Longevity curves and mutation-frequency curves were analyzed by eithert test (P < 0.001, P < 0.01, and P < 0.05) or Mann-Whitney test on the data for each pair of strains at each day of the chronological aging study. Fisher's exact test was used to compare the percentage of dedifferentiation between wild-type, sgs1Δ, and sch9Δsgs1Δ mutant cultures.

Fig. S1 shows chronological survival of sgs1Δ in BY4741 and SP1 backgrounds. Fig. S2 shows the methods of monitoring age-dependent mutation frequency using CLS. Fig. S3 shows premature genomic instability in the sgs1Δ mutant in the BY4741 background and the effect of lack of SCH9 on premature aging in the sgs1Δ mutant in the BY4741 and SP1 backgrounds. Fig. S4 shows the separation of quiescent and nonquiescent cells, through a Percoll density gradient, from chronologically aging wild-type and sch9Δsgs1Δ cultures. Fig. S5 shows the effect of lack of SCH9 and CR on survival and mutation frequency of the sgs1Δ mutant.

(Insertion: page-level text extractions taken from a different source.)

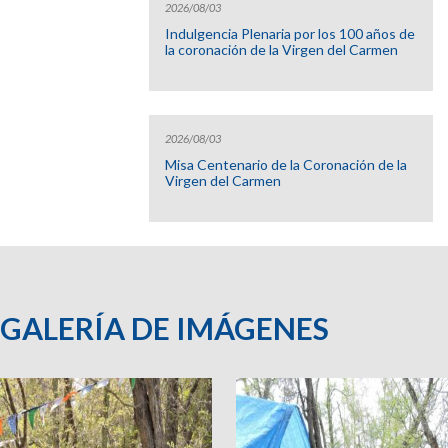
2026/08/03
Indulgencia Plenaria por los 100 años de
la coronación de la Virgen del Carmen
2026/08/03
Misa Centenario de la Coronación de la
Virgen del Carmen
GALERÍA DE IMÁGENES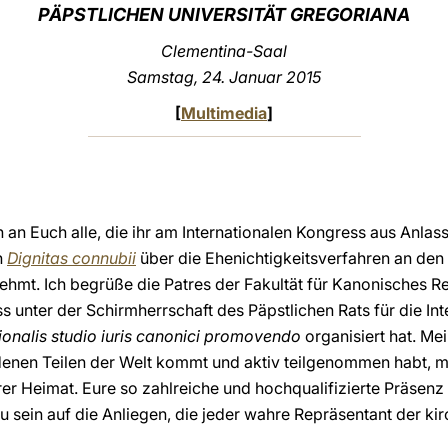
PÄPSTLICHEN UNIVERSITÄT GREGORIANA
Clementina-Saal
Samstag, 24. Januar 2015
[
Multimedia
]
h an Euch alle, die ihr am Internationalen Kongress aus Anlas
n
Dignitas connubii
über die Ehenichtigkeitsverfahren an de
ehmt. Ich begrüße die Patres der Fakultät für Kanonisches Re
s unter der Schirmherrschaft des Päpstlichen Rats für die In
ionalis studio iuris canonici promovendo
organisiert hat. Me
edenen Teilen der Welt kommt und aktiv teilgenommen habt, m
er Heimat. Eure so zahlreiche und hochqualifizierte Präsenz is
 sein auf die Anliegen, die jeder wahre Repräsentant der kir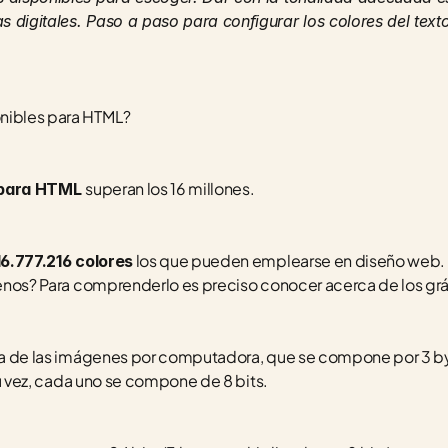
 digitales. Paso a paso para configurar los colores del texto,
nibles para HTML?
superan los 16 millones.
 para HTML 
 los que pueden emplearse en diseño web. ¿
16.777.216 colores
 menos? Para comprenderlo es preciso conocer acerca de los grá
sica de las imágenes por computadora, que se compone por 3 by
A su vez, cada uno se compone de 8 bits.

We thank Dr. Sue Jinks-Robertson for providing us plasmids pRS406 and pS407 and Dr. E. Heindereich for providing strain EH150. We thank Myron Goodman and Michael Lieber for very helpful comments.

This work was supported in part by an American Federation for Aging Research grant and by National Institutes of Health grants AG20642, AG025135, and GM075308.